Parenting money advice: not worth much?

Use jars to divide up your kids' money into... Seriously, don't bother. 

Use jars to divide up your kids' money into... Seriously, don't bother. 

There’s a mini-industry out there offering parenting advice to people who want their kids to be good with money. Nothing wrong with that, except I have a feeling it’s not necessarily going to be effective.

Obviously you want your kids to be good with money. You teach them what you can. You try to role model good money behaviours. All perfectly sensible. But the idea that there’s a system of jars or a foolproof pocket money strategy that will ensure your child is a smart spender? I’m not buying it. My parents raised three kids using the exact same system of pocket money and financial education and we have totally different spending and saving personalities. Let’s just say that we range between “spending money feels physically painful” to “I don’t look at my bank accounts at all because I know I’m not going to like what I see”.
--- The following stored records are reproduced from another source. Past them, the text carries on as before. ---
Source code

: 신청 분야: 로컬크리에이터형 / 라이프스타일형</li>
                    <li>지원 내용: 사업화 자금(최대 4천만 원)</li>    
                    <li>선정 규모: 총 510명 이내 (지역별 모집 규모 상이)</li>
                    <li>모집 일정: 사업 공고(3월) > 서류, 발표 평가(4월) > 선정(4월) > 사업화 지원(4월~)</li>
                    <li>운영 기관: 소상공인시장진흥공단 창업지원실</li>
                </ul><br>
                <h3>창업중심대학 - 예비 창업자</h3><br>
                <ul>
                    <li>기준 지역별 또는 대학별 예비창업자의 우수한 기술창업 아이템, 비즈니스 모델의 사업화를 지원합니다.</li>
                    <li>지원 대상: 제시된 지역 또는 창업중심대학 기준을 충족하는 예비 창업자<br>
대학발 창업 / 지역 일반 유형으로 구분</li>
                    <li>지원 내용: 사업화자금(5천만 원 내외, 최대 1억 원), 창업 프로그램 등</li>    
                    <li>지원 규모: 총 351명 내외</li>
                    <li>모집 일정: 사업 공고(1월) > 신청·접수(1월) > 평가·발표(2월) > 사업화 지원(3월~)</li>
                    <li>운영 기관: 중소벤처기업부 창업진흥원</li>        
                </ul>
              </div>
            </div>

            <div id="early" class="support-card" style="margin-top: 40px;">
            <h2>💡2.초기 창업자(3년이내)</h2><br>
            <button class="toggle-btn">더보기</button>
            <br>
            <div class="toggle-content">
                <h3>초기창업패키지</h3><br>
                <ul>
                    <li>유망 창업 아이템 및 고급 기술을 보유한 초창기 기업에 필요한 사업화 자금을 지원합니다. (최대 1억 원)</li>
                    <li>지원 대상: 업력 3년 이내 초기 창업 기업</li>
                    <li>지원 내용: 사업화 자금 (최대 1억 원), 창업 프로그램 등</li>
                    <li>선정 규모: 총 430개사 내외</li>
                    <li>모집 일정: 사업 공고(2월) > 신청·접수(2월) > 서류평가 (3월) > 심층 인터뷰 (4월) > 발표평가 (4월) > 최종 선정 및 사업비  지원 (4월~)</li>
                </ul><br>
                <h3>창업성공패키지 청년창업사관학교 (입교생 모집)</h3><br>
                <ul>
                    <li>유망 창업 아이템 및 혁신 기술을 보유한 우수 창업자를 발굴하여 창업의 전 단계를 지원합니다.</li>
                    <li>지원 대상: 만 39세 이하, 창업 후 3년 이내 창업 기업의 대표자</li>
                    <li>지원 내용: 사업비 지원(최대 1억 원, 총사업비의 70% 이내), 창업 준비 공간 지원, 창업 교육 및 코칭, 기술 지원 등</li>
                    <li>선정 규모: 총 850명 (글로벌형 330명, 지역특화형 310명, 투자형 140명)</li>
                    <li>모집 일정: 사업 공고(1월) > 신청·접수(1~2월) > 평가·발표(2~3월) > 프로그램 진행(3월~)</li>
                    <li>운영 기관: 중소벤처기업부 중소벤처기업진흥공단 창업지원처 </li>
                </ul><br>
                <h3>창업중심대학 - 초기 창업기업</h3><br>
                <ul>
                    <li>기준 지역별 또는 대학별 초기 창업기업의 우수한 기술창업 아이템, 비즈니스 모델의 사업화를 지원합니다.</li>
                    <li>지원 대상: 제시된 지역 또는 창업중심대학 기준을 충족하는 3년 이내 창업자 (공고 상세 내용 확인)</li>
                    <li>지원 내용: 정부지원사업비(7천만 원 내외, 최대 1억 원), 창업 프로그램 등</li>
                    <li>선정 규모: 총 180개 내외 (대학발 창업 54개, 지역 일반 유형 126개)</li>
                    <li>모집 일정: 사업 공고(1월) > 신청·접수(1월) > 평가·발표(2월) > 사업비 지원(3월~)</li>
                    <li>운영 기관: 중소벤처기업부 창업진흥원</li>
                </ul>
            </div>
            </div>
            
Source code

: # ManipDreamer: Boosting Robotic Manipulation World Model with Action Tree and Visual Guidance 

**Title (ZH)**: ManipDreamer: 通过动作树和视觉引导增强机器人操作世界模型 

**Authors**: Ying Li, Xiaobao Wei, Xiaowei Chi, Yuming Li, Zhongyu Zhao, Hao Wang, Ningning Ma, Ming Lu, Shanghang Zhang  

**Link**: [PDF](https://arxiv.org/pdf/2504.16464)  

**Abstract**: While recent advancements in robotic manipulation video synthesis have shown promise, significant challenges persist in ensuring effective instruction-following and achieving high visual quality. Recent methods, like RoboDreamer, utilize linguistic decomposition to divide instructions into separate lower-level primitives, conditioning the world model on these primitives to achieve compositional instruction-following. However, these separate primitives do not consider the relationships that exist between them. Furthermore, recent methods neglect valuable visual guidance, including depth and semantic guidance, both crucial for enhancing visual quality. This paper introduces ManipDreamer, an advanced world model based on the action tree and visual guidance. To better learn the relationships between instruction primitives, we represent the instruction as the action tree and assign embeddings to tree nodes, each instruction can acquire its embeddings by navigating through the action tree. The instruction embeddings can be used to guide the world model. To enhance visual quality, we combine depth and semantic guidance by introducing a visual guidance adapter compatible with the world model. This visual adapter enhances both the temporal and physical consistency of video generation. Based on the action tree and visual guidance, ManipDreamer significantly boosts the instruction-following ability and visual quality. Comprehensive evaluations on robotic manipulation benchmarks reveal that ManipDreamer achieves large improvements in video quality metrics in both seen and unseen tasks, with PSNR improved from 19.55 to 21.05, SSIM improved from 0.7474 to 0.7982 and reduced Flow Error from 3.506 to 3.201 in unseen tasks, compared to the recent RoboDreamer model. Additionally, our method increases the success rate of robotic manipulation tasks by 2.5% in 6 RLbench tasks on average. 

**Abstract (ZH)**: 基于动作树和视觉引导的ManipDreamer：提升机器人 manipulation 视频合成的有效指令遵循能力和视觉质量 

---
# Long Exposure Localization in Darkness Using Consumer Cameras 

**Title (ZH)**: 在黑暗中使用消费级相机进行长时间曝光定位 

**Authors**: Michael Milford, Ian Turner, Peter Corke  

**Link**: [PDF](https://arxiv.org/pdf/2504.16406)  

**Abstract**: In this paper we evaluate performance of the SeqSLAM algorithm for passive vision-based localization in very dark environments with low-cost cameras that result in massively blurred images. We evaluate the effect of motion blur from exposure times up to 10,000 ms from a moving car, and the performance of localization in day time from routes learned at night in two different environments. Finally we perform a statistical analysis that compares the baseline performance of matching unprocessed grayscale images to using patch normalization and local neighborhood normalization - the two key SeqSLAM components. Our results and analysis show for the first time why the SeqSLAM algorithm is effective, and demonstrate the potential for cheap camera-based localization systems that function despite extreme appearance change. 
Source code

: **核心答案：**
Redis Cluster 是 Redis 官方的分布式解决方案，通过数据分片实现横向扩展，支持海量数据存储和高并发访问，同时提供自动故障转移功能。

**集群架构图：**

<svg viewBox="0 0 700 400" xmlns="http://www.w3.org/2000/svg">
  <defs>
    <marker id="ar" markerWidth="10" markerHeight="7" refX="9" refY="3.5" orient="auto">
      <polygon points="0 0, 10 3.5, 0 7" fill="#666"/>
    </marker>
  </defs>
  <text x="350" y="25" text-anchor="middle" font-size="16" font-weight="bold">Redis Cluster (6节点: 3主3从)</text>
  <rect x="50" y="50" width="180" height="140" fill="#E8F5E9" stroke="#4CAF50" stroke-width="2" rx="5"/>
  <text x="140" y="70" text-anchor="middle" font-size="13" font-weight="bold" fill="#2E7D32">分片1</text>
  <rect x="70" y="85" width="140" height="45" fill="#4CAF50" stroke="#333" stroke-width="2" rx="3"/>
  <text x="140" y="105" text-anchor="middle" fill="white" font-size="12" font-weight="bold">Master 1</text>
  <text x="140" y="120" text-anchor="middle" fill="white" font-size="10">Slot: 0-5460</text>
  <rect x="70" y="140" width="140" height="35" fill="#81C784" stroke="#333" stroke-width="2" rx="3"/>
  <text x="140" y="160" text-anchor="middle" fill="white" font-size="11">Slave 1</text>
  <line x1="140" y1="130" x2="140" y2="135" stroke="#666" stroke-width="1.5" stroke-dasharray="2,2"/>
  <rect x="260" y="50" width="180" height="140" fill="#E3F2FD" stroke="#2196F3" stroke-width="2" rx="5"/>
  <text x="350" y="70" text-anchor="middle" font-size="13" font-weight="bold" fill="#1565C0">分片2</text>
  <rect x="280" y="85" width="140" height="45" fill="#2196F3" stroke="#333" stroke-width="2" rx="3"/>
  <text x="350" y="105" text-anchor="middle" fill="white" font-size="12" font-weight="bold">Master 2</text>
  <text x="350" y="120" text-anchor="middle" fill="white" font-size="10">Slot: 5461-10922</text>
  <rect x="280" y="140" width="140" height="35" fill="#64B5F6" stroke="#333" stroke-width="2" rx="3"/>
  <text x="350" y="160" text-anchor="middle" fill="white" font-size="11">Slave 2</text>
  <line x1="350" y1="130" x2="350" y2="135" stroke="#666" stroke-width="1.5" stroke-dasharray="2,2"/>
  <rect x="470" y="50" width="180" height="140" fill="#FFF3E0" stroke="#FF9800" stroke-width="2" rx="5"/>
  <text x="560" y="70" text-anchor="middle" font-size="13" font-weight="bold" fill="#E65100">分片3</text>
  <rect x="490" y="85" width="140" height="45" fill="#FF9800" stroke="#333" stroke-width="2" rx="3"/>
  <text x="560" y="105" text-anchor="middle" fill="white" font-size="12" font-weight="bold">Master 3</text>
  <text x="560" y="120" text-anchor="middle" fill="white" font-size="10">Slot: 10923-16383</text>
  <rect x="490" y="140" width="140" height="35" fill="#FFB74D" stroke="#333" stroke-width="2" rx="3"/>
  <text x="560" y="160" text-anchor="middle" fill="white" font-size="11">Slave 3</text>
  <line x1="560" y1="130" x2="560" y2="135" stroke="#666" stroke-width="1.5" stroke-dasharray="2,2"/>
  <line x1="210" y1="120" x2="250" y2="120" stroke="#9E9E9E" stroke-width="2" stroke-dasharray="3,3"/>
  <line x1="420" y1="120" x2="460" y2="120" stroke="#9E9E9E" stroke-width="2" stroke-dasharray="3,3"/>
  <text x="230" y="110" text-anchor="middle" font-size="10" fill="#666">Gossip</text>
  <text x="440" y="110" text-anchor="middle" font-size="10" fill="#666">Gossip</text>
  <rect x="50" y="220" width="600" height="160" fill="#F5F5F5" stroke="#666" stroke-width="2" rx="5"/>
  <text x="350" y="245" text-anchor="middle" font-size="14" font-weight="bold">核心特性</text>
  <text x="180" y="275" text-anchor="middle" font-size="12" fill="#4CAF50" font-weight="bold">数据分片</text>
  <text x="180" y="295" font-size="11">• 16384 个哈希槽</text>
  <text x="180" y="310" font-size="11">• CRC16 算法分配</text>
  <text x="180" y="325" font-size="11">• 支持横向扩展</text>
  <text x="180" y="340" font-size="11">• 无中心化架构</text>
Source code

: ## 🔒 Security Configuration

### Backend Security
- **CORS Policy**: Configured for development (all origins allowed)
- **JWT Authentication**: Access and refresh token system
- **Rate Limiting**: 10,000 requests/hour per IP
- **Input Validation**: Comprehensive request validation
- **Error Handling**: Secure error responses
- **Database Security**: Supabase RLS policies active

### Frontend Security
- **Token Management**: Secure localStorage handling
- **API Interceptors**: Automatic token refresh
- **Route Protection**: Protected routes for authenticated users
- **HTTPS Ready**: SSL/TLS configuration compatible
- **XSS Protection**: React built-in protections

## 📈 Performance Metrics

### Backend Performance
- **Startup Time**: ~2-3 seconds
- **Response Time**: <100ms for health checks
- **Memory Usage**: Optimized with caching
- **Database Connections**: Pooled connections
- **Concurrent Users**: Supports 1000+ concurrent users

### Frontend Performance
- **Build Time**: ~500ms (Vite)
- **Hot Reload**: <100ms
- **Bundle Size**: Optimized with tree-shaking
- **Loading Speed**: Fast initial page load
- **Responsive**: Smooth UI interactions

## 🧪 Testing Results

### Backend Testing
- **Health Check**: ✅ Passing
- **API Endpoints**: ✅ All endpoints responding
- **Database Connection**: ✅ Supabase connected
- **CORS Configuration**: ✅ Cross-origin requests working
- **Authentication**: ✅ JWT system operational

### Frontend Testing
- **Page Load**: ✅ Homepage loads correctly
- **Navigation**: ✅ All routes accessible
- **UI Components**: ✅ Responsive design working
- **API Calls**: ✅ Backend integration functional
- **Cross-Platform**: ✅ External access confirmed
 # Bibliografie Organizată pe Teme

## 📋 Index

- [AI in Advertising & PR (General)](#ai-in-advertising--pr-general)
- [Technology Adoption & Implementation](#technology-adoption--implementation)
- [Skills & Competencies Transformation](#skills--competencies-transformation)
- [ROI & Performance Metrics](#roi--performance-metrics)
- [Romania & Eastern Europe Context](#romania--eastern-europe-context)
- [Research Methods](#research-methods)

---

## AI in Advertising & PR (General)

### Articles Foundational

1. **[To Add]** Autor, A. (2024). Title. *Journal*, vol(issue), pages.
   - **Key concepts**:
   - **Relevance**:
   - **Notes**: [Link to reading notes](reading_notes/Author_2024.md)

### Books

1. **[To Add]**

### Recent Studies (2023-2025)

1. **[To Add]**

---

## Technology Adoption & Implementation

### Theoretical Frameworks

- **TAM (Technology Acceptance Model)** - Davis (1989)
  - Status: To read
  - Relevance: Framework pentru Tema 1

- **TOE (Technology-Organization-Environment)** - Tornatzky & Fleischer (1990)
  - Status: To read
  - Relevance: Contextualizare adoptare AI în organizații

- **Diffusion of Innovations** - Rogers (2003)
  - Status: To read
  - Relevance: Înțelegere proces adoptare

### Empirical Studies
Yesterday I was chatting to another finance writer who admitted she’d been awful with money when she was younger and her sister is still even worse. She says her parents were themselves excellent with money and tried hard to instil these values in their daughters, with no luck at all. It was, and remains, enormously frustrating for the mum and dad.

“I was writing recently about talking to your teenagers about Kiwisaver and I thought, if my parents had tried to talk to me about Kiwisaver you can guarantee I would not have listened,” she told me.

I have a strong feeling that no system of pocket money or lecturing about the sharemarket is going to change a child’s predisposition to spend or save. The best we can probably do is to make the people around us think about the future rather than focusing on the present. It’s boring work, but that’s parenting for you.